● PROBLEM TO SOLVE
When you return the lines below, go from the first through the line with "G04 Created by", keep them exact, and leave out every picture.

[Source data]
_ _ _ _

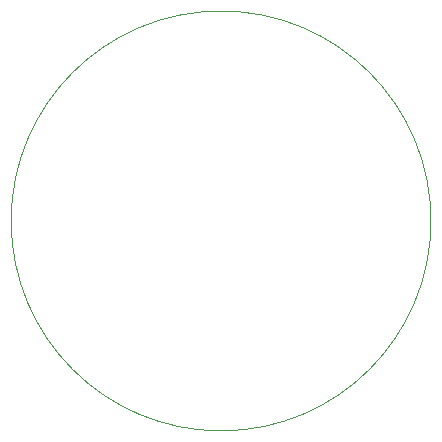
<source format=gbr>
%TF.GenerationSoftware,KiCad,Pcbnew,(6.0.4)*%
%TF.CreationDate,2023-07-07T20:02:52-04:00*%
%TF.ProjectId,Rotary Switch Board,526f7461-7279-4205-9377-697463682042,rev?*%
%TF.SameCoordinates,Original*%
%TF.FileFunction,Profile,NP*%
%FSLAX46Y46*%
G04 Gerber Fmt 4.6, Leading zero omitted, Abs format (unit mm)*
G04 Created by KiCad (PCBNEW (6.0.4)) date 2023-07-07 20:02:52*
%MOMM*%
%LPD*%
G01*
G04 APERTURE LIST*
%TA.AperFunction,Profile*%
%ADD10C,0.100000*%
%TD*%
G04 APERTURE END LIST*
D10*
X157264617Y-110480000D02*
G75*
G03*
X157264617Y-110480000I-17774617J0D01*
G01*
M02*

</source>
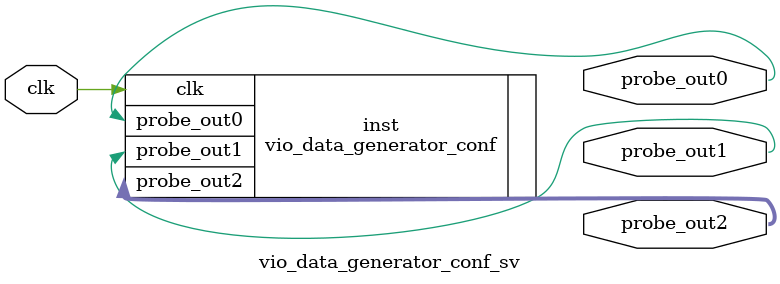
<source format=sv>


`timescale 1ps / 1ps

`include "vivado_interfaces.svh"

module vio_data_generator_conf_sv (
  (* X_INTERFACE_IGNORE = "true" *)
  input wire clk,
  (* X_INTERFACE_IGNORE = "true" *)
  output wire [0:0] probe_out0,
  (* X_INTERFACE_IGNORE = "true" *)
  output wire [0:0] probe_out1,
  (* X_INTERFACE_IGNORE = "true" *)
  output wire [7:0] probe_out2
);

  vio_data_generator_conf inst (
    .clk(clk),
    .probe_out0(probe_out0),
    .probe_out1(probe_out1),
    .probe_out2(probe_out2)
  );

endmodule

</source>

_ _ _ _

● EXERCISE ANSWER
<source format=gbr>
%TF.GenerationSoftware,KiCad,Pcbnew,(6.0.4)*%
%TF.CreationDate,2023-07-07T20:02:52-04:00*%
%TF.ProjectId,Rotary Switch Board,526f7461-7279-4205-9377-697463682042,rev?*%
%TF.SameCoordinates,Original*%
%TF.FileFunction,Profile,NP*%
%FSLAX46Y46*%
G04 Gerber Fmt 4.6, Leading zero omitted, Abs format (unit mm)*
G04 Created by KiCad (PCBNEW (6.0.4)) date 2023-07-07 20:02:52*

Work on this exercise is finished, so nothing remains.